SYRACUSE, NY – The American Red Cross Central New York Region is expected to send more than 20 volunteers to New York City, New Jersey or other areas along the East Coast that were devastated by Hurricane Sandy.
The Central New York Region covers 16 counties from the Canadian border to the Pennsylvania border.
The volunteers will perform a variety of duties, including disaster assessment, mass care sheltering and mass care feeding.
The volunteers will be notified tonight and leave for their assignments by Wednesday afternoon.
On Monday night, the Central New York Region opened two shelters because of power outages, one in Lee Center (Oneida County) and one in Oneonta (Otsego County). A total of 15 residents spent the night in the shelters, which were closed Tuesday morning when the residents were able to return to their homes.

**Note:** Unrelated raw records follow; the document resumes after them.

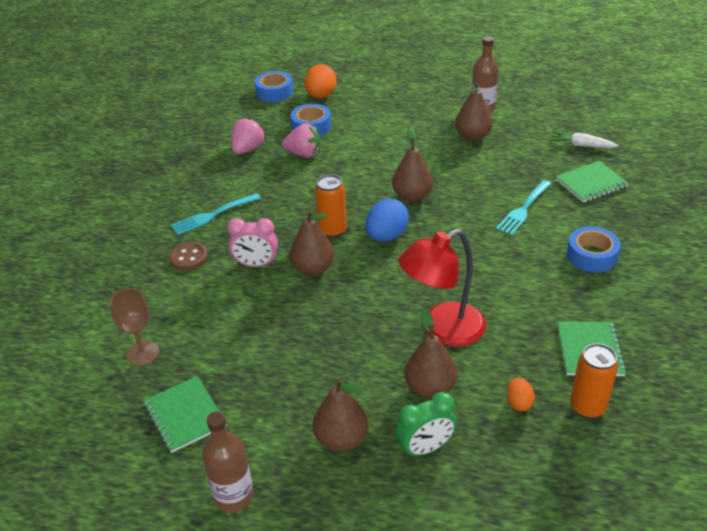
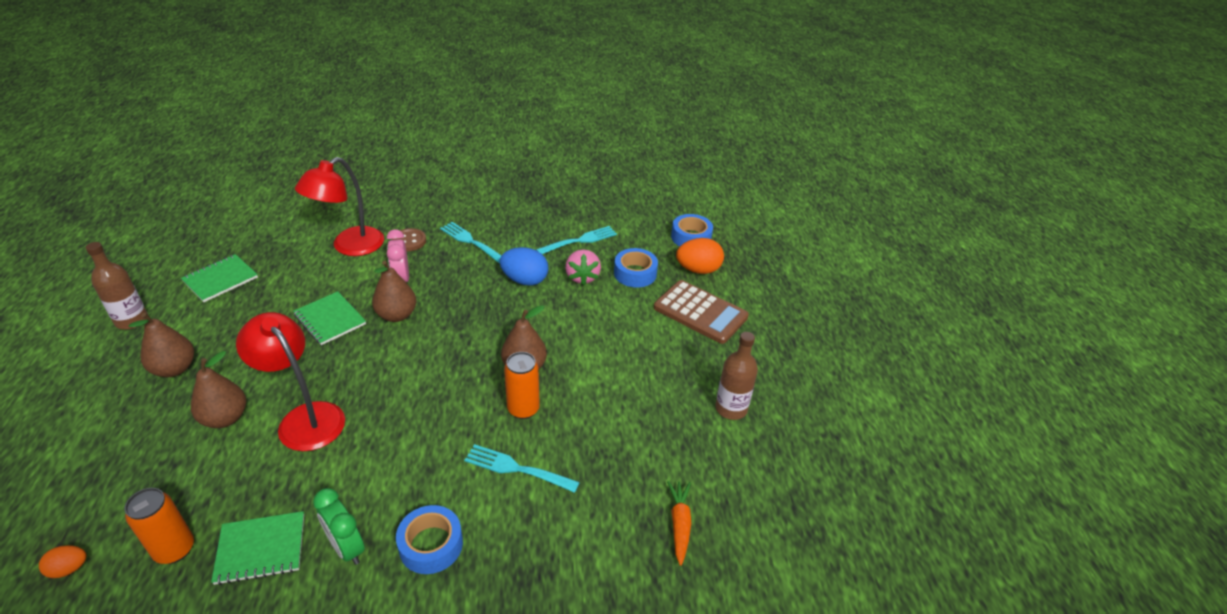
camera: 70 degrees right, 0 degrees up
(142, 353) = (292, 244): brown goblet -> none
(175, 303) = (350, 247): none -> red lamp
(248, 149) = (580, 240): pink strawberry -> turquoise fork
(332, 230) = (456, 318): orange can -> orange can (523, 409)
(375, 104) = (700, 312): none -> brown calculator
(386, 236) = (451, 357): blue egg -> blue egg (525, 280)
(425, 448) = (150, 424): green clock -> green clock (346, 548)
(472, 136) = (661, 405): brown pear -> none
(519, 403) = (192, 489): orange egg -> orange egg (69, 569)
(581, 145) = (679, 524): white carrot -> orange carrot
(591, 183) = (588, 539): green notebook -> green notebook (330, 319)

“We were very fortunate that Central New York did not feel the brunt of Hurricane Sandy,” said Rosie Taravella, Chief Executive Officer of the Central New York Region. “Now our focus turns to our volunteers who will help with the response effort, and raising money for our neighbors along the East Coast because this will be a large and costly relief operation.”
The American Red Cross is continuing a major relief operation throughout the Mid-Atlantic and Northeast to shelter and assist people affected by Superstorm Sandy. Millions awoke this morning to power outages, fallen trees, scattered debris, and flooded neighborhoods and the Red Cross is working hard to get help where it is needed.
Nearly 11,000 people spent Monday night in more than 250 Red Cross shelters across 16 states including New Jersey, New York, Pennsylvania, Connecticut, Rhode Island, Maryland, Delaware, Virginia, West Virginia, North Carolina, Massachusetts, Vermont, New Hampshire, Maine, Indiana, and Michigan. These numbers could increase as the storm moves into cities like Chicago, Cleveland, Detroit and Milwaukee with heavy wind, rain and snow.
The Red Cross has mobilized 1,700 disaster workers from all over the country who have served more than 25,000 meals and snacks so far.
The Red Cross has also activated 167 response vehicles and shipped in more than 230,000 ready-to-eat meals.
This is a huge disaster, bigger than any one organization can handle and the Red Cross is working closely with multiple partners including a variety of civic groups, advocacy organizations, professional organizations and houses of worship to share their expertise and volunteers.